**What needs to be done**
Write out the article about Richmond voter Robert Randolph word for word, starting with "RICHMOND, VIRGINIA — Fifty-year-old Robert" and going on through "a felony record.".

**Passage provided**
■ ■ ■ ■
Richmond resident Robert… CREDIT: ALICE OLLSTEIN
Richmond resident Robert… CREDIT: ALICE OLLSTEIN

RICHMOND, VIRGINIA — Fifty-year-old Robert Randolph will cast a ballot this November for the first time in his life. Since his teens, when he served six months in prison for a low-level drug distribution charge, he has been barred from voting due to a felony record.

“I did my time, paid my dues,” Randolph told ThinkProgress outside the Richmond barbershop he manages. “I was young and dumb and made foolish decisions. But when [my voting rights] were taken, it was like a part of me was taken. And when years passed, and I couldn’t get them back, I started to feel like, ‘Oh well, my voice doesn’t matter anyway.’”
■ ■ ■ ■
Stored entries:
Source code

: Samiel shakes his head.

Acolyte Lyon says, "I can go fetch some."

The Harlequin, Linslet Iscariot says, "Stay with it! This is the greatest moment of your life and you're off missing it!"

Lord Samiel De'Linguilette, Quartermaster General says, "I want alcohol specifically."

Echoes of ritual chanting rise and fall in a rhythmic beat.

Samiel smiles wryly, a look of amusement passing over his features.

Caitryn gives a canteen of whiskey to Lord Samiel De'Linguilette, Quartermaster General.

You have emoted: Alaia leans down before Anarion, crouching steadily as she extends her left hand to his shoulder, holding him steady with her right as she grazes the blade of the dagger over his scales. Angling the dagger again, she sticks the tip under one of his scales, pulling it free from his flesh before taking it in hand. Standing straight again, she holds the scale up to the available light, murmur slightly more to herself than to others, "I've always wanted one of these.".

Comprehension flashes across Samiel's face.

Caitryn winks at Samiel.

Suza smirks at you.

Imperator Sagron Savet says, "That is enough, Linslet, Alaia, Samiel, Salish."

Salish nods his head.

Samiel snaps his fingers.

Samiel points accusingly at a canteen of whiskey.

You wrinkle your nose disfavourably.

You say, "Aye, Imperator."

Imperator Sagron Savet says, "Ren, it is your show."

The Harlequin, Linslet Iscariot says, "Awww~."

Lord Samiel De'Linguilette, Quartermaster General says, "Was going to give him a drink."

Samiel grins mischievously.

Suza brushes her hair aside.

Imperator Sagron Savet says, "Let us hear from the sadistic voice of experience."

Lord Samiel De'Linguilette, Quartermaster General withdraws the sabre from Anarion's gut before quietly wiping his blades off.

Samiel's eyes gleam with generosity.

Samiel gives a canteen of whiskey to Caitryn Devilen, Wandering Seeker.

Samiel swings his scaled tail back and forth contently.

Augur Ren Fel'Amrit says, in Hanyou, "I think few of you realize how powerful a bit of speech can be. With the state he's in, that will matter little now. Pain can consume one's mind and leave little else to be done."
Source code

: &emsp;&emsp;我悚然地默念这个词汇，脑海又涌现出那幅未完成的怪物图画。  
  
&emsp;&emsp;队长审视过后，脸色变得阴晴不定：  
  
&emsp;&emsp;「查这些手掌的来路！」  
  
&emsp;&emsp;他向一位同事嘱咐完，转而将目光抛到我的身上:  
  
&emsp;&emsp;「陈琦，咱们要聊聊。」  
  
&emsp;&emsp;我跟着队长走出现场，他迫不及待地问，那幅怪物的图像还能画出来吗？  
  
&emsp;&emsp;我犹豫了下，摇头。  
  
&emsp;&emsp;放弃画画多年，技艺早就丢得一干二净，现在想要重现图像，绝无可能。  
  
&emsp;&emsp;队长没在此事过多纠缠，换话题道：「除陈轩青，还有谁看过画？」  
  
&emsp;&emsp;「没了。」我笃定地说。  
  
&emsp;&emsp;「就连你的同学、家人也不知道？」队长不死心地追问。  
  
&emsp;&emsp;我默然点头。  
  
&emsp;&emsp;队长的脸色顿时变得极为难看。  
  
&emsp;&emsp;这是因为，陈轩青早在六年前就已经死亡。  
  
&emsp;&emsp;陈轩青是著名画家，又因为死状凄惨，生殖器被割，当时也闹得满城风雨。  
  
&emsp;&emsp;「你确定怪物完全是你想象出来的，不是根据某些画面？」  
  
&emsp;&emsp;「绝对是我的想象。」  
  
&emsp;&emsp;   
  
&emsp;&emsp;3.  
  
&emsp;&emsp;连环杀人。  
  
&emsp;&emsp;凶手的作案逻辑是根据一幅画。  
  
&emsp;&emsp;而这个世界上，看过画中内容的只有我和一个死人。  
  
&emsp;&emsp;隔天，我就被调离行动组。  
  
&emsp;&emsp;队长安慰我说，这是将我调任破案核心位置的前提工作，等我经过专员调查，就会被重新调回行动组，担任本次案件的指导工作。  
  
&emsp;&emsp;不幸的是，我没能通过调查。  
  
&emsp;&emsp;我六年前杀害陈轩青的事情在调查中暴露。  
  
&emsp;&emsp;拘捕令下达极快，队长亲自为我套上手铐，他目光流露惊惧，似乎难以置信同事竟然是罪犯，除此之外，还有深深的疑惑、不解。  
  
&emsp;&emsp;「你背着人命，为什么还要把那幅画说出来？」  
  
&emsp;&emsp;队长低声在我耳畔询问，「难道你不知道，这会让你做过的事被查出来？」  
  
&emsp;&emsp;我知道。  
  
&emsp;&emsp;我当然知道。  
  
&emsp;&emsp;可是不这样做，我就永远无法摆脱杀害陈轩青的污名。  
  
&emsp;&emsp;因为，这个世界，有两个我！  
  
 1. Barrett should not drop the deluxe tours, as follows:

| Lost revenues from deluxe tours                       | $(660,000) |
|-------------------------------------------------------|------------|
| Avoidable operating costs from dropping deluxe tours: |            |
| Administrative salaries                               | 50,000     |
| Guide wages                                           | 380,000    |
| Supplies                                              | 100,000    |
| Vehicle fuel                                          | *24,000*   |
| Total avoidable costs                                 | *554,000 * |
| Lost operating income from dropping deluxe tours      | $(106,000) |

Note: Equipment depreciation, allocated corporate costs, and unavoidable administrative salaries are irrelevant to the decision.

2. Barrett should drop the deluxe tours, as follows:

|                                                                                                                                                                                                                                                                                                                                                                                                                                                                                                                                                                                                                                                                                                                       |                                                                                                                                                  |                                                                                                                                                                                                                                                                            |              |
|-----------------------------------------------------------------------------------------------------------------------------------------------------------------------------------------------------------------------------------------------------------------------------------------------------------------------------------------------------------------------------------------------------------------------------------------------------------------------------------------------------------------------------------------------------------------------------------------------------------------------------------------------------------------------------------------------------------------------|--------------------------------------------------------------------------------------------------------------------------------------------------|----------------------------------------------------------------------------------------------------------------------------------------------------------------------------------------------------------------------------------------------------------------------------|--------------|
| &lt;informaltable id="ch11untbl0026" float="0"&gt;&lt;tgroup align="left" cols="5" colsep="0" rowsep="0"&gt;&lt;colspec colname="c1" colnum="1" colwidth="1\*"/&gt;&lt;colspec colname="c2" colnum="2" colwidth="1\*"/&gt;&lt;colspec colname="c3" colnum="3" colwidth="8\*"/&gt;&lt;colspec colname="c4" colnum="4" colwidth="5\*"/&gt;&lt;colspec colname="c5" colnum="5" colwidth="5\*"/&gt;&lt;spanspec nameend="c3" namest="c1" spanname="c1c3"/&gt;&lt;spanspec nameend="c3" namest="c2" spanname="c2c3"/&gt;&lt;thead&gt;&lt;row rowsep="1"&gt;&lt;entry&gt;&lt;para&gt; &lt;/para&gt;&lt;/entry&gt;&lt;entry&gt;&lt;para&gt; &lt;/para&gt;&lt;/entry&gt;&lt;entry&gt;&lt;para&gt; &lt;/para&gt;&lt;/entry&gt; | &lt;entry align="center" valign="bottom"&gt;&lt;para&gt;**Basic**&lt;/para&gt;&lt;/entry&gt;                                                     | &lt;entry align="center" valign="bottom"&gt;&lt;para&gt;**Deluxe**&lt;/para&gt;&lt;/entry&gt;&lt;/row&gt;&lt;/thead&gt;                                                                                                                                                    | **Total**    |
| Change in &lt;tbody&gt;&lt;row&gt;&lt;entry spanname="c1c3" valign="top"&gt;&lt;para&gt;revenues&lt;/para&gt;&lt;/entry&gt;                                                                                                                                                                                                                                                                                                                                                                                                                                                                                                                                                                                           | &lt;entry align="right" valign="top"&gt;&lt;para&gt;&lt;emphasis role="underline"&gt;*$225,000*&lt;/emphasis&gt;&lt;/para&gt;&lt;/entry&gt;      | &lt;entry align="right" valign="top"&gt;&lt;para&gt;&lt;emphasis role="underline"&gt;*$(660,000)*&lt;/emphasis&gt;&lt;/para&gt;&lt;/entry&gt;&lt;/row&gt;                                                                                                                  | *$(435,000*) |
■ ■ ■ ■
**Task answer**
RICHMOND, VIRGINIA — Fifty-year-old Robert Randolph will cast a ballot this November for the first time in his life. Since his teens, when he served six months in prison for a low-level drug distribution charge, he has been barred from voting due to a felony record.